On February 12, 2022, Hungarian Prime Minister Viktor Orbán delivered his annual state of the nation speech in Budapest, where he kicked off his re-election campaign for 2023. Media coverage of the speech focused mainly on his promise to keep relations with Russia in a break with the EU over Russia’s invasion of Ukraine.
Far less covered were Orban’s comments on Hungary’s controversial child protection law, which bans LGBTQ content from schools and media aimed at minors. Orbán justified the law by saying that there is no excuse for pedophilia, that children are sacred and inviolable and that it is the job of adults to protect children at all costs.
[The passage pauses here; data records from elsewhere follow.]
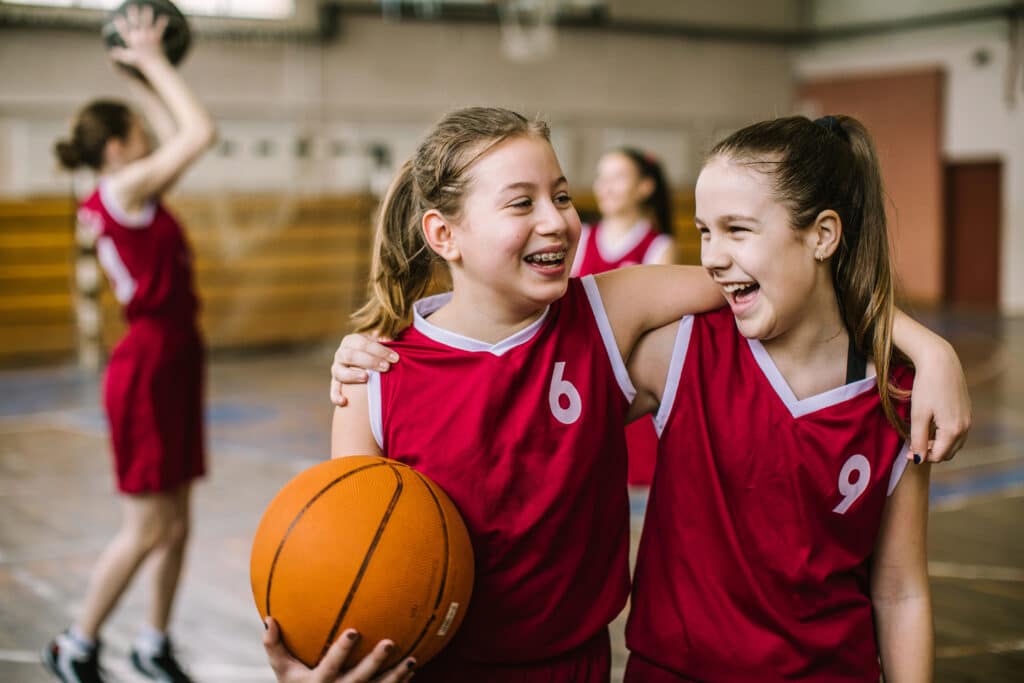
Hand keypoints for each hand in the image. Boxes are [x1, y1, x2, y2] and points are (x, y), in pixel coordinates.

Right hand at [108, 4, 168, 68]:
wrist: (154, 66)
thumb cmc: (141, 62)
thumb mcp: (128, 58)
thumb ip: (119, 54)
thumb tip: (110, 53)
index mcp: (132, 42)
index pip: (124, 31)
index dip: (120, 25)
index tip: (117, 17)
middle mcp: (139, 38)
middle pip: (135, 24)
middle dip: (133, 15)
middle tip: (131, 6)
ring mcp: (148, 38)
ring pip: (147, 24)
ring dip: (147, 15)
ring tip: (147, 7)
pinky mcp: (156, 39)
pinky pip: (159, 29)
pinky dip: (162, 23)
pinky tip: (165, 17)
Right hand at [263, 617, 414, 682]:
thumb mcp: (283, 671)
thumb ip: (275, 647)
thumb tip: (269, 619)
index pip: (330, 666)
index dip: (341, 651)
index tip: (354, 631)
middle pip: (360, 679)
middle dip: (374, 662)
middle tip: (390, 642)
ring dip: (397, 676)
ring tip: (412, 659)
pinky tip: (413, 668)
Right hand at [330, 333, 398, 406]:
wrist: (361, 362)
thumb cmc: (375, 352)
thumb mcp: (379, 343)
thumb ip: (385, 340)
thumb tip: (390, 339)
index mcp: (351, 341)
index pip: (364, 343)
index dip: (380, 350)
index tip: (395, 358)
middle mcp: (341, 354)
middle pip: (351, 355)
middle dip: (369, 361)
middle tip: (386, 367)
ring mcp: (336, 369)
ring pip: (340, 372)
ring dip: (352, 375)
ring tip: (366, 378)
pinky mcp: (335, 383)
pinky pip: (333, 390)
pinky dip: (336, 396)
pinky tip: (344, 401)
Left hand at [908, 340, 970, 462]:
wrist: (941, 361)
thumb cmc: (927, 387)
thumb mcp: (918, 415)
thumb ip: (918, 439)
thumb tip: (919, 460)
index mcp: (953, 430)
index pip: (938, 456)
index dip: (921, 457)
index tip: (906, 453)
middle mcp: (965, 427)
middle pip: (948, 452)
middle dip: (930, 453)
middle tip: (912, 446)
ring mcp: (968, 419)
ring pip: (954, 443)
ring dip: (938, 445)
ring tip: (920, 437)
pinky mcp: (967, 411)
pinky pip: (957, 432)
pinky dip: (945, 436)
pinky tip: (931, 427)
He was referring to a recent scandal involving an LGBTQ activist teaching assistant who was openly bragging about having a sexual relationship with a 15-year-old child.
The Prime Minister stressed that “we are not interested in the fact that the world has gone mad, we are not interested in the disgusting fads that some people indulge in, we are not interested in the excuses and explanations Brussels gives for the inexplicable.” He said that this is Hungary, and this is where the strictest child protection system in Europe must be. The Prime Minister said that the legislation is in place and the missing pieces will be found, but even the most determined government cannot succeed on its own. It will take everyone, parents, grandparents, mothers and fathers, teachers and educators, because “gender propaganda is not some silly messing about, not some rainbow babble, but the greatest threat to our children,” he stated. He stated that “we want our children to be left alone because enough is enough” and that such things have no place in Hungary, and especially not in our schools. “We are counting on all Hungarian people of good conscience so that we can do this job together once and for all in 2023,” he said.
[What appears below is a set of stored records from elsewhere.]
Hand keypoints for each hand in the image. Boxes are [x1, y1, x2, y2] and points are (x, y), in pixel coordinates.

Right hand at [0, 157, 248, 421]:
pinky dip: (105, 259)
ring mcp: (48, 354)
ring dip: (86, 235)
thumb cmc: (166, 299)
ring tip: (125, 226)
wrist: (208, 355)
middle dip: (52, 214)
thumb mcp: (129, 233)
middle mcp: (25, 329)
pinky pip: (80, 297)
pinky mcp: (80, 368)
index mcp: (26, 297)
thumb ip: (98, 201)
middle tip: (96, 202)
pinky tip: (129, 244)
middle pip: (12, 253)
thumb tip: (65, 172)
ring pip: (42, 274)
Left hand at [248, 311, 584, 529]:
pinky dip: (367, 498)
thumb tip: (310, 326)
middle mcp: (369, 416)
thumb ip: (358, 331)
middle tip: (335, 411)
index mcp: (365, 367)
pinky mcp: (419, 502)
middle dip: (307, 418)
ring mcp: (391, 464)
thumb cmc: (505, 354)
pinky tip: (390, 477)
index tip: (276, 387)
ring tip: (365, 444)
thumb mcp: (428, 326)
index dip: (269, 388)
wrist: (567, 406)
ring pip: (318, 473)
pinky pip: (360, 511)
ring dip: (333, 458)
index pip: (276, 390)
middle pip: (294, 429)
Human rights groups and EU institutions have widely criticized the child protection law as discriminatory and violating international standards. The law introduces provisions into various acts that would establish administrative sanctions for licensed professionals or institutions that violate it, threatening the right to education and health information under international law.
Sources:
https://www.cbsnews.com/news/hungary-lgbt-law-eu-activists-protest-disgrace/
https://miniszterelnok.hu/en/prime-minister-viktor-orbans-state-of-the-nation-address-02–18/
https://hungarytoday.hu/viktor-orban-holds-state-of-the-nation-address/
GIOR Analysis
Russian President Vladimir Putin has long been known for his desire to become the ideological center of a Global National Conservative (GNCA) alliance described in a GIOR report as follows:
Russian President Putin has expressed an interest in Russia becoming the ideological center of a new global conservative alliance, and European far-right leaders have taken pro-Russian positions based on a similar ideology. Hungary is at the center of a developing alliance between European far-right nationalists and American conservatives that Russia could potentially exploit for use in information warfare. This alliance operates under the rubric of “National Conservatism,” centered on national sovereignty, cultural identity, and opposition to global institutions and representing a potentially radical change for the US conservative movement away from long-held Reagan-era philosophies.
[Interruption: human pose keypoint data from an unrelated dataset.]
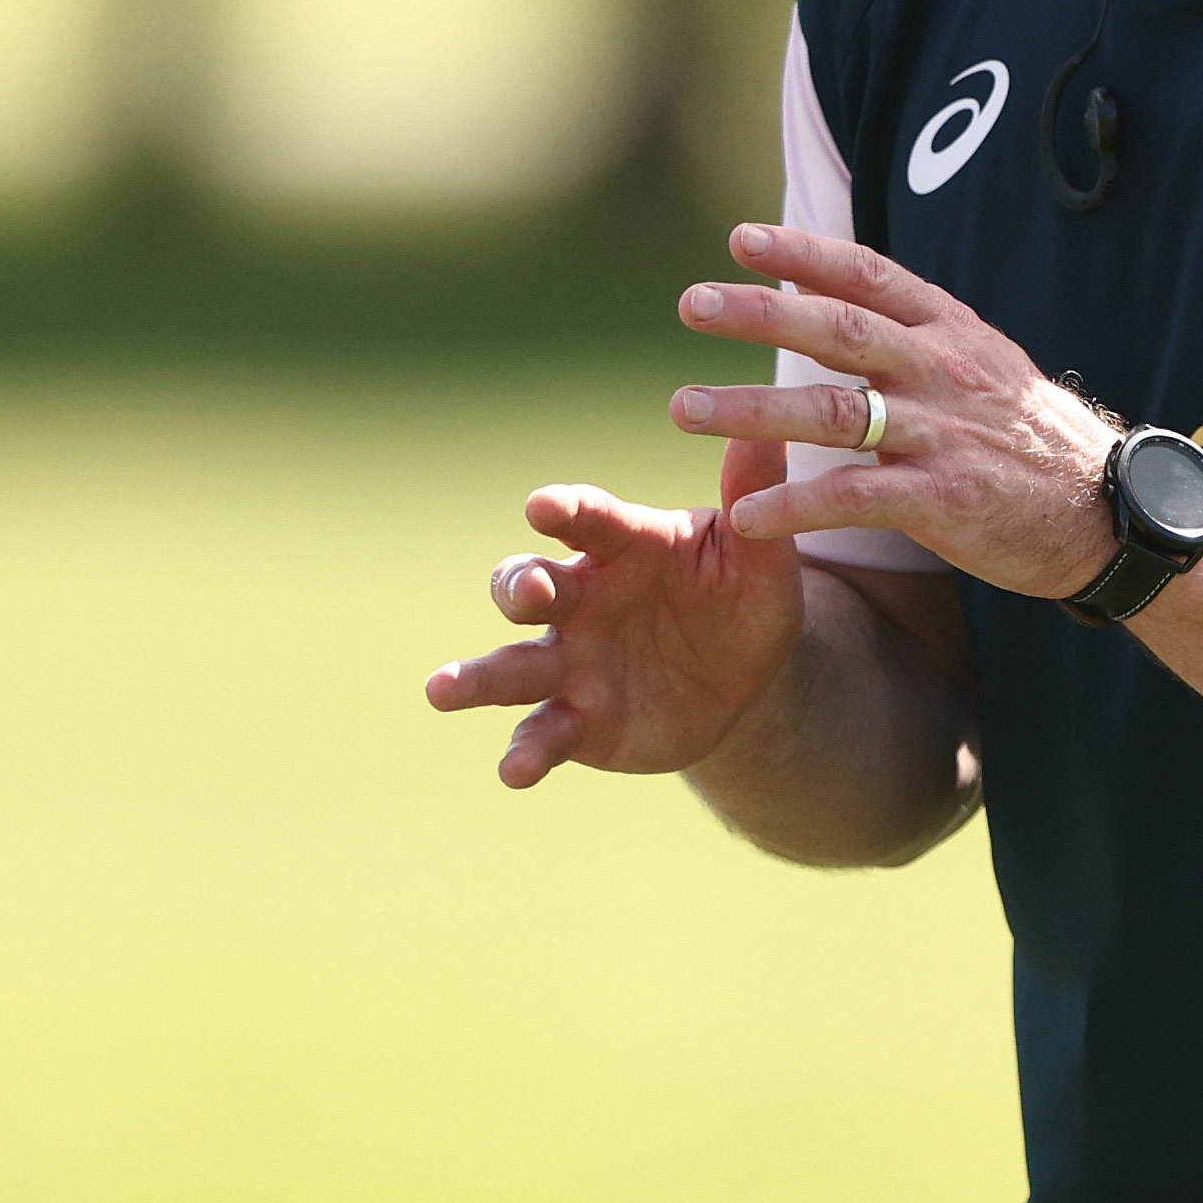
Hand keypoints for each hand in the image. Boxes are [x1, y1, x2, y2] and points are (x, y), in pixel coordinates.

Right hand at [423, 440, 808, 786]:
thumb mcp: (758, 554)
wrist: (749, 682)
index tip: (543, 506)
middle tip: (525, 594)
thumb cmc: (743, 598)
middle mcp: (580, 600)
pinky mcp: (578, 721)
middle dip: (517, 587)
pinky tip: (513, 771)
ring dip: (475, 678)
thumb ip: (751, 497)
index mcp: (623, 545)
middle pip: (527, 583)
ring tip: (441, 690)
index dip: (563, 510)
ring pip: (511, 665)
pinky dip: (524, 753)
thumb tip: (762, 431)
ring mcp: (571, 662)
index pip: (586, 518)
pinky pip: (542, 734)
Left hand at [671, 222, 1130, 600]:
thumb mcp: (986, 365)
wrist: (1108, 514)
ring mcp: (945, 435)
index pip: (872, 277)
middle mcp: (946, 373)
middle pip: (840, 331)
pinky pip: (856, 498)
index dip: (805, 254)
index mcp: (953, 334)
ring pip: (833, 412)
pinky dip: (796, 506)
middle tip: (691, 304)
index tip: (741, 239)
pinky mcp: (946, 499)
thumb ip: (915, 335)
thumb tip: (830, 291)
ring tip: (685, 408)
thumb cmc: (1032, 442)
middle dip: (761, 314)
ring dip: (752, 410)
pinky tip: (747, 517)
Read the full report here.
Opposition to “gender ideology” is a central issue for the GNCA and the Global Influence Operations Report (GIOR) reported in October 2022 on the role played by the Mathias Corvinus Collegium (MCC), a Hungarian education facility supported by the Orban government, in disseminating Russian-style anti-LGBTQ propaganda.
We also reported in October 2022 that Putin had once again delivered a speech in which he extensively referenced so-called “culture war” themes commonly espoused by rightwing/conservative Western elements. In his remarks, Putin referred to “strange, in my opinion, newfangled trends like dozens of genders and gay pride parades.” In December 2022, we reported that Putin had signed into law the bill expanding a ban on so-called LGBTQ “propaganda” in Russia. GIOR first reported on the new legislation in early November 2022 when Russian oligarch Konstantin Malofeyev told a Duma hearing that passing the law would be part of Russia’s war effort in Ukraine.